This blog by Antony Hebblethwaite was sent to me by a friend.
When Hate Clouds Love Scape
Mr. Hebblethwaite has me pondering the pain of this reality: when anyone loves his or her ideology more than other human beings, that person is engaging in emotional abuse.
To bring it closer to home: when I love my ideology more than my family, particularly my children, I am committing emotional abuse.
To make it more specific: when I love my religion or my politics or "the way we've always done things", or my "values" more than I love someone in my life with whom I have any sort of considered relationship, I am violating that relationship at its core. I am saying that the inherent worth and dignity of that person's life is of less value than a set of ideas I have.
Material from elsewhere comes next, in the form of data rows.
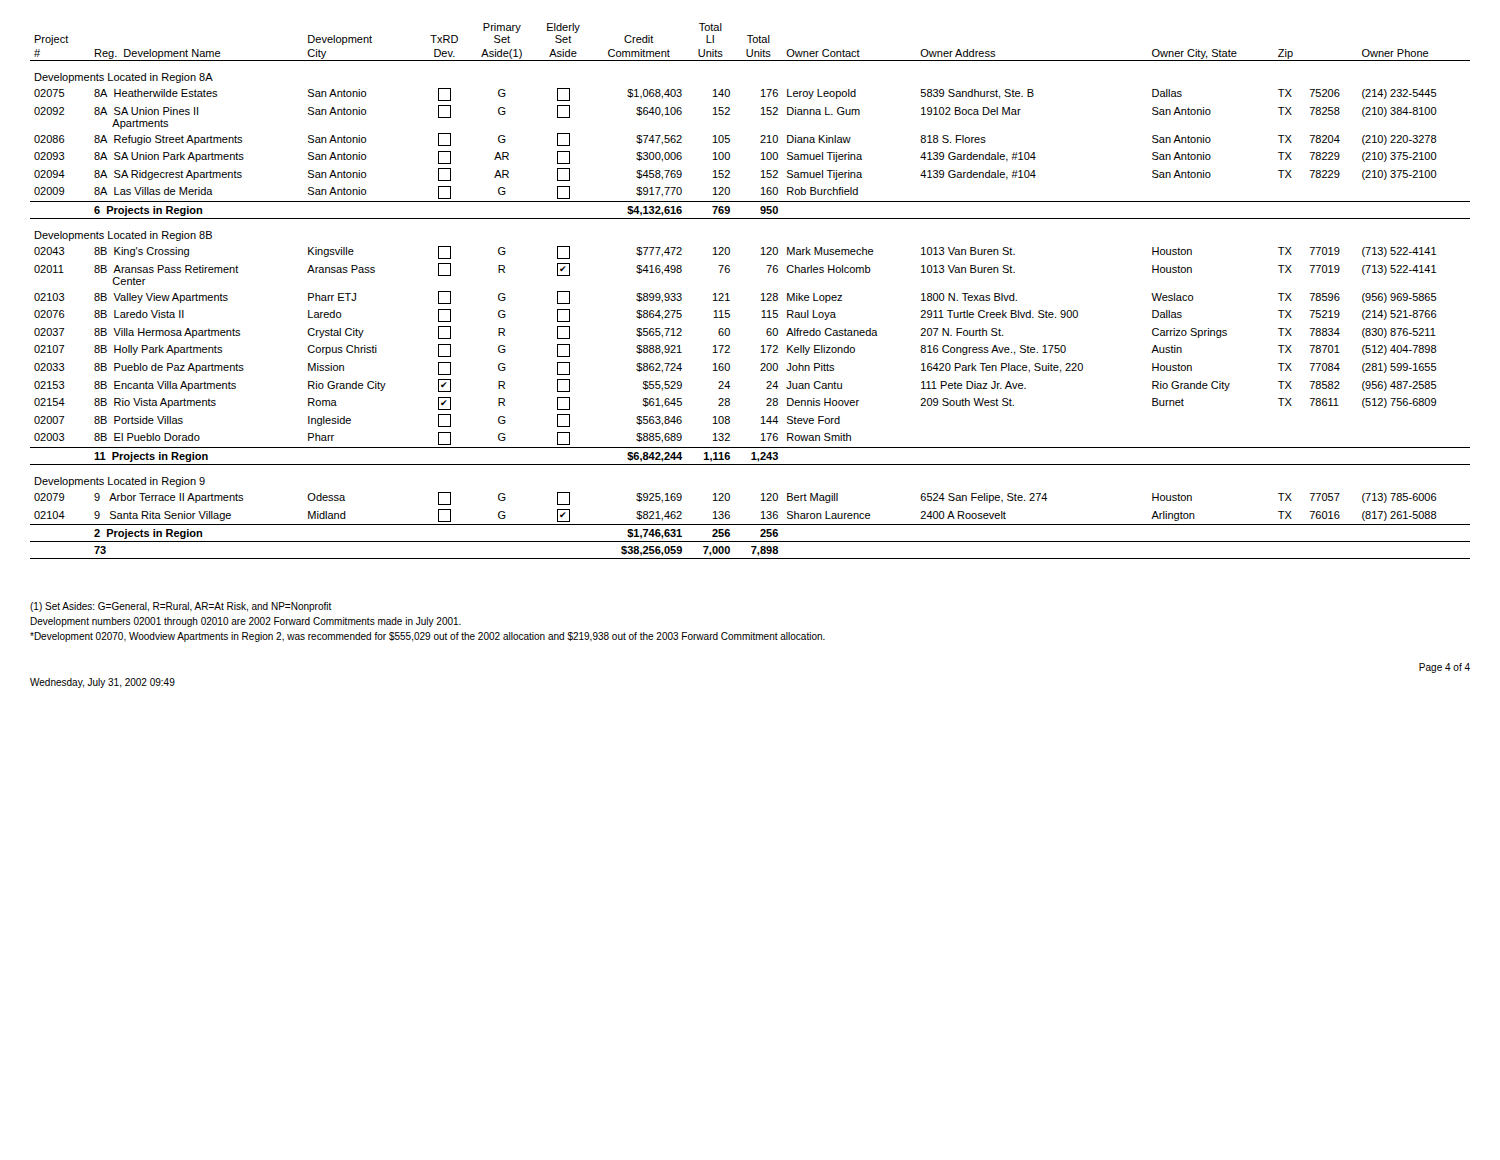| Project | | Development | TxRD | Primary Set | Elderly Set | Credit | Total LI | Total | | | | | | |
| --- | --- | --- | --- | --- | --- | --- | --- | --- | --- | --- | --- | --- | --- | --- |
| # | Reg. Development Name | City | Dev. | Aside(1) | Aside | Commitment | Units | Units | Owner Contact | Owner Address | Owner City, State | Zip | | Owner Phone |
| Developments Located in Region 8A |
| 02075 | 8A Heatherwilde Estates | San Antonio | | G | | $1,068,403 | 140 | 176 | Leroy Leopold | 5839 Sandhurst, Ste. B | Dallas | TX | 75206 | (214) 232-5445 |
| 02092 | 8A SA Union Pines II Apartments | San Antonio | | G | | $640,106 | 152 | 152 | Dianna L. Gum | 19102 Boca Del Mar | San Antonio | TX | 78258 | (210) 384-8100 |
| 02086 | 8A Refugio Street Apartments | San Antonio | | G | | $747,562 | 105 | 210 | Diana Kinlaw | 818 S. Flores | San Antonio | TX | 78204 | (210) 220-3278 |
| 02093 | 8A SA Union Park Apartments | San Antonio | | AR | | $300,006 | 100 | 100 | Samuel Tijerina | 4139 Gardendale, #104 | San Antonio | TX | 78229 | (210) 375-2100 |
| 02094 | 8A SA Ridgecrest Apartments | San Antonio | | AR | | $458,769 | 152 | 152 | Samuel Tijerina | 4139 Gardendale, #104 | San Antonio | TX | 78229 | (210) 375-2100 |
| 02009 | 8A Las Villas de Merida | San Antonio | | G | | $917,770 | 120 | 160 | Rob Burchfield | | | | | |
| | 6 Projects in Region | | | | | $4,132,616 | 769 | 950 | | | | | | |
| Developments Located in Region 8B |
| 02043 | 8B King's Crossing | Kingsville | | G | | $777,472 | 120 | 120 | Mark Musemeche | 1013 Van Buren St. | Houston | TX | 77019 | (713) 522-4141 |
| 02011 | 8B Aransas Pass Retirement Center | Aransas Pass | | R | | $416,498 | 76 | 76 | Charles Holcomb | 1013 Van Buren St. | Houston | TX | 77019 | (713) 522-4141 |
| 02103 | 8B Valley View Apartments | Pharr ETJ | | G | | $899,933 | 121 | 128 | Mike Lopez | 1800 N. Texas Blvd. | Weslaco | TX | 78596 | (956) 969-5865 |
| 02076 | 8B Laredo Vista II | Laredo | | G | | $864,275 | 115 | 115 | Raul Loya | 2911 Turtle Creek Blvd. Ste. 900 | Dallas | TX | 75219 | (214) 521-8766 |
| 02037 | 8B Villa Hermosa Apartments | Crystal City | | R | | $565,712 | 60 | 60 | Alfredo Castaneda | 207 N. Fourth St. | Carrizo Springs | TX | 78834 | (830) 876-5211 |
| 02107 | 8B Holly Park Apartments | Corpus Christi | | G | | $888,921 | 172 | 172 | Kelly Elizondo | 816 Congress Ave., Ste. 1750 | Austin | TX | 78701 | (512) 404-7898 |
| 02033 | 8B Pueblo de Paz Apartments | Mission | | G | | $862,724 | 160 | 200 | John Pitts | 16420 Park Ten Place, Suite, 220 | Houston | TX | 77084 | (281) 599-1655 |
| 02153 | 8B Encanta Villa Apartments | Rio Grande City | | R | | $55,529 | 24 | 24 | Juan Cantu | 111 Pete Diaz Jr. Ave. | Rio Grande City | TX | 78582 | (956) 487-2585 |
| 02154 | 8B Rio Vista Apartments | Roma | | R | | $61,645 | 28 | 28 | Dennis Hoover | 209 South West St. | Burnet | TX | 78611 | (512) 756-6809 |
| 02007 | 8B Portside Villas | Ingleside | | G | | $563,846 | 108 | 144 | Steve Ford | | | | | |
| 02003 | 8B El Pueblo Dorado | Pharr | | G | | $885,689 | 132 | 176 | Rowan Smith | | | | | |
| | 11 Projects in Region | | | | | $6,842,244 | 1,116 | 1,243 | | | | | | |
| Developments Located in Region 9 |
| 02079 | 9 Arbor Terrace II Apartments | Odessa | | G | | $925,169 | 120 | 120 | Bert Magill | 6524 San Felipe, Ste. 274 | Houston | TX | 77057 | (713) 785-6006 |
| 02104 | 9 Santa Rita Senior Village | Midland | | G | | $821,462 | 136 | 136 | Sharon Laurence | 2400 A Roosevelt | Arlington | TX | 76016 | (817) 261-5088 |
| | 2 Projects in Region | | | | | $1,746,631 | 256 | 256 | | | | | | |
| | 73 | | | | | $38,256,059 | 7,000 | 7,898 | | | | | | |
(1) Set Asides: G=General, R=Rural, AR=At Risk, and NP=Nonprofit
Development numbers 02001 through 02010 are 2002 Forward Commitments made in July 2001.
*Development 02070, Woodview Apartments in Region 2, was recommended for $555,029 out of the 2002 allocation and $219,938 out of the 2003 Forward Commitment allocation.
Page 4 of 4
Wednesday, July 31, 2002 09:49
Regardless of how important any of us think that a particular set of ideas is, that is finally all that they are. Ideas. Ideas: organized, prioritized, tested, honored, followed, obeyed, taught, learned, read, considered, pondered and reflected on, required, demanded, dogmatized, divinized. It does not matter. They remain simply what they are: human mental movements. And if you stop and think about it, humans produce "movements" at both ends of our bodies. And, while we may not notice the similarity, often allowing things to move (out of our heads, or out of our colons, it matters not) can be a very cleansing, freeing experience.
But, much more to the point: human beings. Especially the ones I have a considered relationship with. They walk. They breathe. They think. They feel. They get hungry and filled. They laugh and cry. They rejoice and they fear. They reach out and they recoil. Every single one of them wants as deeply as I do to be accepted and allowed.
Accepted and allowed. To be who they are, as they are. To be asked or required to be otherwise is abuse. Ask a tree to be a rock. Ask a river to be an asphalt highway. Ask a dog to be a hawk. How absurd. Ask a child to be an adult. Ask an artist never to paint again. Ask a dancer never to move again. Ask a child or friend, brother or sister, neighbor or colleague who is gay to be straight. In any of these, the asking is absurd and to insist is abuse. It abuses the real person, the reality of the life, the real breath drawn into the real body that really lives, and asks it to do otherwise. It is to require that person that we say we have a considered relationship with . . . to die.
Which do you love more: Jesus or your son? Which do you love more: your family values or your daughter? Which do you love more: how the members of the club will think of you or your brother? Which do you love more: how good people are supposed to behave or your life-long friend?
Not fair! These are false-dichotomies, we may protest. But, every single one of them are a choice between human ideologies of a sort and real human beings. Some who read this will simply think it absurd: that anyone chould choose ideology over people. But, it happens all the time.
Watch the man with a WWJD bracelet on scream at his daughter because she has a boyfriend of the wrong color. It's clear what Jesus would have done. He'd have invited the young man to dinner. But, dad's Christian ideology which prefers his skin color over other skin colors is more important than his daughter's young companion or more so, his daughter herself.
Watch the mother quote bible scriptures unending to her son, on any given topic in an attempt to change him. She has not listened to him, and he has stopped listening to her. Her ideology of "the truth" is more important than her true son.
Where to start? How about the mirror? Can I allow the truth of who that is reflected back to me? Or, must some set of ideas about who I am take presidence over who I really am? The choice is the difference in living my life, and abusing it. And, how I treat myself, standing in the mirror, is going to be how I treat others. Hmmm. Sounds like something Jesus (and Lao Tzu, and the Buddha and the Gita and the Torah) said.